Palmada: crime ou educação?
20 de Junho de 2024
Artigo de opinião de Bárbara Figueiredo no Diário de Coimbra
Até atingir a maioridade, os direitos da criança são – ou deveriam ser – assegurados pelos seus pais ou por quem estiver encarregue das responsabilidades parentais. E se, na grande maioria dos casos, são os pais o lugar de refúgio por excelência das crianças, a verdade é que a violência parental está longe de estar erradicada. É neste contexto que surge a discussão sobre a palmada educativa (chamemos-lhe assim), pois que se actualmente já são social e juridicamente inaceitáveis agressões físicas violentas como forma de educar as crianças, a verdade é que aquela palmada educativa continua a dividir opiniões, existindo ainda muitos pais que a utilizam como forma de cumprirem o poder – dever de educar (que encontra assento no artigo 1885.º do Código Civil e abrange o poder de corrigir), mas também quem considere tal forma de educar totalmente inaceitável.
Em termos jurídico–penais, os castigos físicos infligidos a menores podem ser enquadrados como violência doméstica, se reunidos os requisitos previstos no n.º 1 do artigo 152.º do Código Penal. Para o que ora nos interessa, prevê tal normativo legal que quem, de modo reiterado ou não, infligir maus tratos físicos ou psíquicos, incluindo castigos corporais a menor que seja seu descendente é punido com pena de prisão de 1 a 5 anos, se pena mais grave lhe não couber por força de outra disposição legal. A condenação neste tipo de crime pode, atenta a concreta gravidade do facto, implicar a inibição das responsabilidades parentais por um período de 1 a 10 anos, nos termos do n.º 6 do referido preceito. A violência contra menores pode ainda ser enquadrada como crime de maus tratos (previsto e punido pelo artigo 152 – A do Código Penal) ou como um crime de ofensa à integridade física simples, plasmado no artigo 143.º do referido diploma legal.

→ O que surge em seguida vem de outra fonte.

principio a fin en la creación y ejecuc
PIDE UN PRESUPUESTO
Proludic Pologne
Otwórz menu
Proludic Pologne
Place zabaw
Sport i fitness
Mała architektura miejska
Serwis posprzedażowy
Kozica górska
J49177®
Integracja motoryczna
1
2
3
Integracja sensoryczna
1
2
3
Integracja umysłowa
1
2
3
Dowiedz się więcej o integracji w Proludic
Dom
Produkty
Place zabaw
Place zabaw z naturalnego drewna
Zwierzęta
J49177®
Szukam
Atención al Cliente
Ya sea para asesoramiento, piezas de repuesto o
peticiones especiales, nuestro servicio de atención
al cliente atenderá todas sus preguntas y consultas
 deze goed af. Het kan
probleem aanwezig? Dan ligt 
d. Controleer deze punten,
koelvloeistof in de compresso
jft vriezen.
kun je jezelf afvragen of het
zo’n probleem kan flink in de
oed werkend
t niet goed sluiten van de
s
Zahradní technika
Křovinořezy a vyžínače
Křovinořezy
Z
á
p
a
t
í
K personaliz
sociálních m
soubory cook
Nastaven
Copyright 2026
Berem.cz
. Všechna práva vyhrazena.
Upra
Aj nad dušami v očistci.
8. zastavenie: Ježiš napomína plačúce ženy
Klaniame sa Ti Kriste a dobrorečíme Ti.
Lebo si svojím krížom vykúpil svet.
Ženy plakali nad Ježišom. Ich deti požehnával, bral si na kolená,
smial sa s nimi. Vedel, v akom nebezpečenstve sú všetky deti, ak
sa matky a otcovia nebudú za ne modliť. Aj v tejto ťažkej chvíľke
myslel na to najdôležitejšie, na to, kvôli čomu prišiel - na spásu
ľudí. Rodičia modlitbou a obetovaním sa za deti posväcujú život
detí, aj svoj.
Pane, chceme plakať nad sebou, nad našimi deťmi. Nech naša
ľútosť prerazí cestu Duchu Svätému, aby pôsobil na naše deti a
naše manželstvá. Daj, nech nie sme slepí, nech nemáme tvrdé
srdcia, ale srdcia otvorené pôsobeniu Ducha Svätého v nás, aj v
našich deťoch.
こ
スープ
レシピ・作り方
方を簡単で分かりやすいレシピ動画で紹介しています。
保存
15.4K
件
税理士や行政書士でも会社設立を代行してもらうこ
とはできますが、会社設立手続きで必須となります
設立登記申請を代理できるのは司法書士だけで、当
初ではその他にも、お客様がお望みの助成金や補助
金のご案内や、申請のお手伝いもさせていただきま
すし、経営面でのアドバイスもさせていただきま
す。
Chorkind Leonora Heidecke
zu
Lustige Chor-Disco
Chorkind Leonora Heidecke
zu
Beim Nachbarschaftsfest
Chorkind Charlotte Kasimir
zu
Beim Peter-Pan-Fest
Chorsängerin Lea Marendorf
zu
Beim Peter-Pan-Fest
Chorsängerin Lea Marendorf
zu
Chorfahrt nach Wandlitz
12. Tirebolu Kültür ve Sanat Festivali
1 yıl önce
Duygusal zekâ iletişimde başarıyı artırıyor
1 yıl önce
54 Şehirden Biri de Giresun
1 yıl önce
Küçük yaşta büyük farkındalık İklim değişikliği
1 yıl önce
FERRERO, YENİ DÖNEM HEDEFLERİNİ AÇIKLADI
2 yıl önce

A averiguação do relevo penal da palmada educativa (e da necessidade de punir o seu autor para protecção da criança) implicará sempre o confronto entre os tipos de crimes acabados de mencionar e o supra mencionado poder – dever de educar. Desta forma, um eventual enquadramento penal passará sempre pela análise da conduta por forma a aferir da sua adequação e proporcionalidade, tendo por referência a intenção educativa incluída naquele poder – dever de educar. Em termos penais, a fronteira será delimitada através de uma eventual exclusão da ilicitude nos termos do artigo 31.º do Código Penal, pois que a conduta poderá não ser punível se o facto foi praticado no exercício de um direito ou até no cumprimento de um dever (in casu, o de educar), até porque, no limite, uma atitude de nada fazer pode também levar a uma intervenção, ainda que em sede do direito tutelar dos menores.